16S rRNA Amplicon Sequencing Pipeline [HTCondor + DAGman]
Welcome to the documentation for the 16S rRNA analysis pipeline.
This guide walks you through the setup, execution, and customization of your workflow on CHTC.
Program: This DAGman pipeline is based upon QIIME2 and documentation and utilizes a QIIME2 container. It is meant to be run within HTCondor using a DAGMan workflow manager. Please see the Reference tab in the navigation page for the qiime2 citation.

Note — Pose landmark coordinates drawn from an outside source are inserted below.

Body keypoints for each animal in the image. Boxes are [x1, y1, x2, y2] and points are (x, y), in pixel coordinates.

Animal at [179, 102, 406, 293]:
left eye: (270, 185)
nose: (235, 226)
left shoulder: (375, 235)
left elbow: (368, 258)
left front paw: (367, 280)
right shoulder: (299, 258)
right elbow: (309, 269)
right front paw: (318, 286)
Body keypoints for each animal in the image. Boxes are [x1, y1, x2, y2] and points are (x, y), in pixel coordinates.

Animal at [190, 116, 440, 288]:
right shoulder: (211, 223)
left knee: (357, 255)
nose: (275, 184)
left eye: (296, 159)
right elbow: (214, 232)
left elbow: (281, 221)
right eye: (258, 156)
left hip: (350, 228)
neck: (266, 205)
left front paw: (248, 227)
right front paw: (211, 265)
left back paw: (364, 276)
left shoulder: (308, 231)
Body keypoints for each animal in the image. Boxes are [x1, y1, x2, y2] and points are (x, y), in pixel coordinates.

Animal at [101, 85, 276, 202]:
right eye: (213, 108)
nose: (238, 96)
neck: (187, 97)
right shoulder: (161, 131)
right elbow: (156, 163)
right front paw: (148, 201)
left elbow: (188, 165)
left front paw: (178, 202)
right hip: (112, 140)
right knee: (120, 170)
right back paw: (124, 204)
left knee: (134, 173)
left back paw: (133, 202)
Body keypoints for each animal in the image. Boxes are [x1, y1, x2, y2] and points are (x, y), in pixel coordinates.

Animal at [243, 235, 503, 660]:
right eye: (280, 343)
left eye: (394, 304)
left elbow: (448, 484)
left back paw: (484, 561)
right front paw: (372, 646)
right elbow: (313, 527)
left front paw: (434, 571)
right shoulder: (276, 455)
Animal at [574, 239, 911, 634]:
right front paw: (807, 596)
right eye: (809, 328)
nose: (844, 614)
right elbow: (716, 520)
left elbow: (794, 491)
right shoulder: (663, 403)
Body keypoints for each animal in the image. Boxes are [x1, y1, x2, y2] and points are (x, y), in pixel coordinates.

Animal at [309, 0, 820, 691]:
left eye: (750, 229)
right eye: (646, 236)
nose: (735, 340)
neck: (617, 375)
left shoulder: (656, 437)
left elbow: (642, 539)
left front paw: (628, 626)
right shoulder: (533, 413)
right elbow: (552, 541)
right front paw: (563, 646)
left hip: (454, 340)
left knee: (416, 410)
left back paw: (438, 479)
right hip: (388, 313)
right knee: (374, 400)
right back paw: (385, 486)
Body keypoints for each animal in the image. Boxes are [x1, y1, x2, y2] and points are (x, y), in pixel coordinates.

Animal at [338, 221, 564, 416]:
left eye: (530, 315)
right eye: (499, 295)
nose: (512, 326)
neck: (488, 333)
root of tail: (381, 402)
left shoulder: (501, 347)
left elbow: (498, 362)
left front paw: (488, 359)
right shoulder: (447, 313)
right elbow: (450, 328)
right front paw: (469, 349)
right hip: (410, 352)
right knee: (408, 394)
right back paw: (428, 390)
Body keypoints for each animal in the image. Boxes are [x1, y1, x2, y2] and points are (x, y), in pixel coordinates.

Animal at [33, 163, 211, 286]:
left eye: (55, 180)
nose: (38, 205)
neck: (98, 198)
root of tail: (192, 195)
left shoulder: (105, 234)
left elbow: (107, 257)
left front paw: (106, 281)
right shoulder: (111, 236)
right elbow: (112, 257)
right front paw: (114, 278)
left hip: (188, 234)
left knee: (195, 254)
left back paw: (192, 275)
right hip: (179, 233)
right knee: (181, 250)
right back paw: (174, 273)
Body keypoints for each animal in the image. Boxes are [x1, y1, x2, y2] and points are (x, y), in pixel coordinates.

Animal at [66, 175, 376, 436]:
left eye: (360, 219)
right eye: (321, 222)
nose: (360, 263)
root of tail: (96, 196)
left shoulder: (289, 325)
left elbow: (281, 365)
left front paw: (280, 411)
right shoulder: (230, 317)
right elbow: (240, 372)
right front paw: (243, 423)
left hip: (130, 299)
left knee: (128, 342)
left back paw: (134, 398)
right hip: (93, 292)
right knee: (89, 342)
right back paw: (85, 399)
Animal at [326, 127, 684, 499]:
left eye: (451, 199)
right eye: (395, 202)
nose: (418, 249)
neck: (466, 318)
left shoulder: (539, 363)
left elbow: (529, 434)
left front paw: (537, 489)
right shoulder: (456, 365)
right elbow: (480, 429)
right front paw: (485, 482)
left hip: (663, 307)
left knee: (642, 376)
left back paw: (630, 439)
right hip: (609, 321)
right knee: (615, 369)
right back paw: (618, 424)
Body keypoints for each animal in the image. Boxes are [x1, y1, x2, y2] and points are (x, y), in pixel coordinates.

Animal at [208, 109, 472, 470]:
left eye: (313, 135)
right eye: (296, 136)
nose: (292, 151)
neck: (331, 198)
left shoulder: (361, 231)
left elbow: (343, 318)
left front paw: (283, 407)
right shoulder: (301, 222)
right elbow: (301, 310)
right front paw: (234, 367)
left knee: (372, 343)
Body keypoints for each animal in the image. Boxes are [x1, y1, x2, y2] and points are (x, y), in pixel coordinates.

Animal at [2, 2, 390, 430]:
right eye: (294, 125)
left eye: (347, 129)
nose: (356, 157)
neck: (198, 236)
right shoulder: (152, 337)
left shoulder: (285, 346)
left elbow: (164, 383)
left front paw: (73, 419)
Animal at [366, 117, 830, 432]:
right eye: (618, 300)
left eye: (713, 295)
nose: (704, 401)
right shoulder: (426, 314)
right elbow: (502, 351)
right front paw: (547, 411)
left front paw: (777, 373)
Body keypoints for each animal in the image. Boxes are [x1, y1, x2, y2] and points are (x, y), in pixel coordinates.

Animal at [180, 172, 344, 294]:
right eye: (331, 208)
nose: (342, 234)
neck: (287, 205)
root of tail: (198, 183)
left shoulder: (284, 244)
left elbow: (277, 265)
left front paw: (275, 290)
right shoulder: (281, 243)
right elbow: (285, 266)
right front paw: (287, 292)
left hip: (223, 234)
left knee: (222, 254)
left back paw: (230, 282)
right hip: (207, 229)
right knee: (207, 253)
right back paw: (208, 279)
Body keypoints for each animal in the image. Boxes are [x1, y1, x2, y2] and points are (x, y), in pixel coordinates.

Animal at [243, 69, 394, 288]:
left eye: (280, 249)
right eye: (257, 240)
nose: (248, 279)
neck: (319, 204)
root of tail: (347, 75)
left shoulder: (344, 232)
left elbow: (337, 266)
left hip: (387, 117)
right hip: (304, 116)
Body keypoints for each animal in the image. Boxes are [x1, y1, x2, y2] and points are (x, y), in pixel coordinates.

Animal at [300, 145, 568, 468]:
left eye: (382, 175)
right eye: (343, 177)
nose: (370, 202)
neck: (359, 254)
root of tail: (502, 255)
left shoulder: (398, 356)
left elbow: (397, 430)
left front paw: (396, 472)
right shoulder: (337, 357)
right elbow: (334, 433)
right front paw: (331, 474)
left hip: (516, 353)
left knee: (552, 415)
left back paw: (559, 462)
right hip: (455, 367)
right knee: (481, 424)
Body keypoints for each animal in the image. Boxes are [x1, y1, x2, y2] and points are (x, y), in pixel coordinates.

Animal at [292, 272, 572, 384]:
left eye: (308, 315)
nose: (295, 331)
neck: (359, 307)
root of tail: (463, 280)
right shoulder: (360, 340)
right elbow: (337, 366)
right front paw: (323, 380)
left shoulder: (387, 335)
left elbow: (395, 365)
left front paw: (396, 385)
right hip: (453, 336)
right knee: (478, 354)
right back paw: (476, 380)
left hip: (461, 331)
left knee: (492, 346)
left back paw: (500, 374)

Purpose: The purpose of this pipeline is to analyze short-read amplicon 16S rRNA sequencing data to characterize the microbiome of the samples. The workflow consists of 8 jobs that build upon one another, and generates outputs that are relevant to general microbiome questions (including but not limited to phylogenetic trees, diversity and taxonomic analyses, and differential abundance testing results). These processes are often time-consuming and complicated, and involve multiple dependencies. By working in HTCondor and DAGman, this pipeline allows researchers to streamline their data analysis in a reproducible and effective manner.
Uses: This pipeline can be used to assess bacterial communities and generate visualizations based off of their data. Due to its reproducibility, and modular nature, scripts can be modified as needed for custom analyses. It is highly recommended to consult the documentation listed in References below if one is interested in working with this version.
Diagram with steps of pipeline
Special Considerations
- Do not include any personal information in the data input into the pipeline.
- Please set up a staging folder with CHTC before trying this pipeline. It is meant to process large amounts of data that your home directory may not neccessarily be able to manage.